- [EXERCISE BRIEF]:
The entire listing, reproduced exactly and stripped of images, is the expected output.

- [DATA SHOWN]:
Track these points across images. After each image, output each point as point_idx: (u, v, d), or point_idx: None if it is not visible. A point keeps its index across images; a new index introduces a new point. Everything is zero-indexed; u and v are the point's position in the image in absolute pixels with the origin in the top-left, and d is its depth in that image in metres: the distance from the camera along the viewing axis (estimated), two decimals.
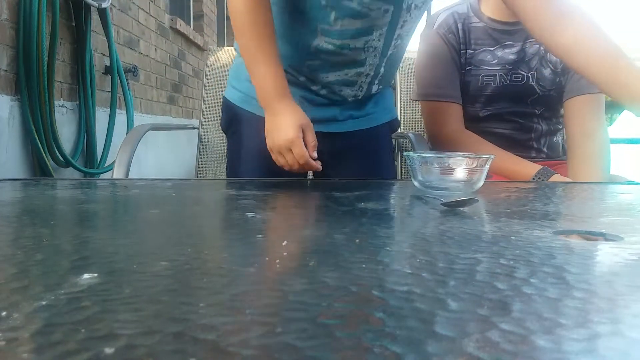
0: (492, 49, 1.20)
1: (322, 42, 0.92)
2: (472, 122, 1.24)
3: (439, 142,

- [WRITTEN ANSWER]:
Track these points across images. After each image, output each point as point_idx: (u, v, d), or point_idx: None if it is not visible. A point keeps its index across images; a new index introduces a new point. Everything is zero-indexed; u and v are the point's position in the image in absolute pixels with the origin in the top-left, and d is its depth in that image in metres: the distance from the camera along the viewing axis (estimated), two decimals.
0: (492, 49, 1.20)
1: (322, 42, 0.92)
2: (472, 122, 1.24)
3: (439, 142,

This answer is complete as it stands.